Cobalah, kita tengok orang-orang besar yang ada di jagat ini. Gus Dur, negarawan sekaligus tokoh fenomenal yang sering mengguncang islam di tanah air dengan statement kontroversialnya ternyata mempunyai semangat membaca yang menggebu-gebu mulai dari kecil. Waktu kecilnya beliau habiskan untuk menelisik huruf-huruf yang tertata rapi dalam sebuah buku. Beliau semakin keranjingan membaca setelah guru SD nya yang termasuk anggota GERWANI mulai memperkenalkan hasil-hasil pemikiran para filosof yunani kuno kepada Gusdur kecil lewat buku-buku yang dipinjamkannya.

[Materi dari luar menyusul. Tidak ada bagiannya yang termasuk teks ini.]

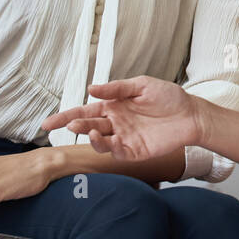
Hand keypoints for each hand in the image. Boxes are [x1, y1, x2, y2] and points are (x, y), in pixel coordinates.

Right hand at [39, 75, 201, 162]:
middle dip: (76, 127)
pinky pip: (116, 152)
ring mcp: (124, 138)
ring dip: (90, 138)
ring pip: (99, 141)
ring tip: (88, 132)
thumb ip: (116, 88)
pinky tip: (105, 140)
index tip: (47, 124)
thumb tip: (90, 88)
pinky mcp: (135, 151)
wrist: (191, 114)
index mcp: (113, 106)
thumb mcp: (141, 85)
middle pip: (88, 127)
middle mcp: (115, 123)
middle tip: (71, 125)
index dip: (64, 117)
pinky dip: (108, 148)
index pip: (83, 112)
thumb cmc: (168, 97)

Bung Hatta, siapa orang Indonesia yang tidak mengenal sosok Drs moh hatta, bapak Wakil Presiden Indonesia pertama dan bapak Proklamator bersama Ir. Sukarno. Faktor determinan yang mampu membentuk kepribadian beliau ialah membaca, mulai dari SR hingga sekolah di Belanda, membaca merupakan menu wajib bagi funding father system perekonomian koperasi di Indonesia itu. Syahdan, ketika beliau diasingkan oleh belanda karena dianggap berbahaya, tak pernah tertinggal buku bacaan menemani pengasingannya.

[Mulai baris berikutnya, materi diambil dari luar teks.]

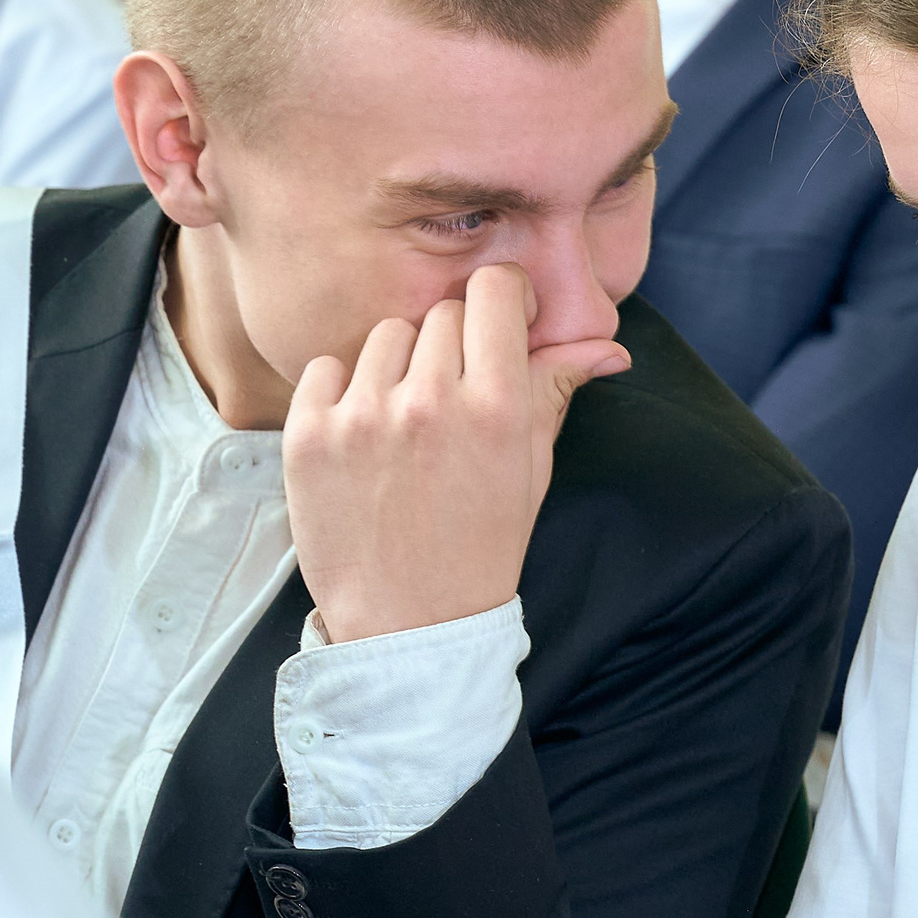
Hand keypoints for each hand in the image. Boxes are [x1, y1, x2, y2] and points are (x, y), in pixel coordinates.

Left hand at [285, 263, 628, 642]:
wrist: (408, 625)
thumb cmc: (479, 546)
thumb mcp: (530, 470)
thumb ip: (556, 392)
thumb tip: (608, 346)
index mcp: (496, 408)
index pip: (495, 291)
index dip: (503, 299)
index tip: (501, 322)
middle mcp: (430, 402)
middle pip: (444, 313)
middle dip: (456, 343)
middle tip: (455, 396)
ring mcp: (363, 417)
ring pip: (387, 336)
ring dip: (400, 366)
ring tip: (406, 422)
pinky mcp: (309, 434)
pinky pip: (327, 367)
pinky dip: (344, 390)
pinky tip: (363, 437)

Buya Hamka, sosok Agamis dan Intelektual Muslim sekaligus Sastrawan yang berafiliasi dengan organisasi keagamaan Muhammadiyah dan pernah menjabat sebagai ketua MUI itu juga merupakan bookaholic. Berjubel hasil karya sastranya yang tidak hanya menggoyang dalam negeri, melainkan juga mampu menggebrak luar negeri, Malaysia dan singapura. Uniknya, kredibelitas intelektual yang menghantarkan beliau menjadi dosen diberbagai perguruan tinggi tidak deperolehnya dengan menimba ilmu di dalam pendidikan formal. Melainkan beliau peroleh dengan membaca. Anehnya, pengeksplorasian ilmu itu tidak dengan bahasa ibu, bahasa Indonesia. Melainkan beliau peroleh dengan menggali makna-makna yang tertimbun di bawah literatur arab.

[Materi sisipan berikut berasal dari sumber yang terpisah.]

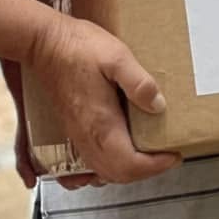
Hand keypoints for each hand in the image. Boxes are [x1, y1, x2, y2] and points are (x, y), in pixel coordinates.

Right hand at [26, 15, 181, 184]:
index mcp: (101, 124)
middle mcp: (87, 137)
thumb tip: (158, 106)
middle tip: (167, 155)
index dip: (156, 166)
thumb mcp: (117, 57)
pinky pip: (88, 164)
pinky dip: (105, 169)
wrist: (44, 44)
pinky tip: (115, 157)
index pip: (130, 165)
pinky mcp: (72, 129)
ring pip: (103, 173)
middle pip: (119, 175)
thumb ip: (139, 83)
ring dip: (128, 171)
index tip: (174, 155)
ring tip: (148, 156)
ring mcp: (77, 136)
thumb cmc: (78, 48)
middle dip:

Benjamin franklin, orang yang membidani lahirnya Doktrin Monroe dan berhasil menahkodai bangsa Amerika mengarungi samudra revolusi hingga akhirnya menghantarkannya duduk di singgasana Presiden merupakan orang yang keranjingan membaca. Kendati masa kecilnya suram dan kesulitan, namun hal tersebut tidak mampu meredam semangat membaca yang berkobar-kobar dalam dadanya. Bayangkan, ilmu-ilmu politik dan kenegaraan yang dikuasainya tidak diperoleh dengan duduk manis di bangku sekolah. Namun, ia kais dari buku-buku loakan.
Farid esack, tokoh kontroversial penulis buku Qur`anic and Pluralism meskipun tertindas tiga lapis penindasan sekaligus, triple oppression, apartheid, patriarkhis, dan kapitalisme harus rela mencari buku-buku di tempat loak. Sehingga dengan ketekunannya itu dia berhasil menyenggamakan prinsip-prinsip islam yang egaliter dengan nurani kulit hitam untuk menumbangkan rezim apartheid dan menghantarkan Nelson Mandela menjadi presiden kulit hitam di negeri afsel saat itu
Tidak usah jauh-jauh, funding father peletak embrio pondok pesantren Lirboyo juga Masya Allah, sangat mempeng dalam muthala’ah kitab. Semua saksi sejarah sepakat jika Mbah Abdul Karim merupakan sosok pribadi yang hanya menghabiskan waktunya untuk ibadah dan muthala’ah kitab. Mbah marzuqi juga mempengnya luar biasa, hingga Kitab jurumiyyahnya sampai tidak bisa dibaca karena saking seringnya dipegang, tulisan kitab tersebut banyak yang luntur. Kitab Ibnu ‘aqîl juga tak pernah lepas dari gengamannya. Mbah Macrus juga sama, beliau sangat disiplin dan giat dalam muthala’ah kitab. Dapat dipastikan beliau tidak pernah tidur sebelum jam satu malam. Tak heran jika pondok pesantren Lirboyo mampu menelorkan orang-orang besar dikarenakan barakah dari riyadhah tiga tokoh pendiri pesantren tersebut.
Pertanyaan sekarang, masihkah kita malas membaca dan menghabiskan waktu hanya dengan cangkrukan di cafe dan tongkrong di pinggir jalan ngobrol ngalor-ngidul ra karuan?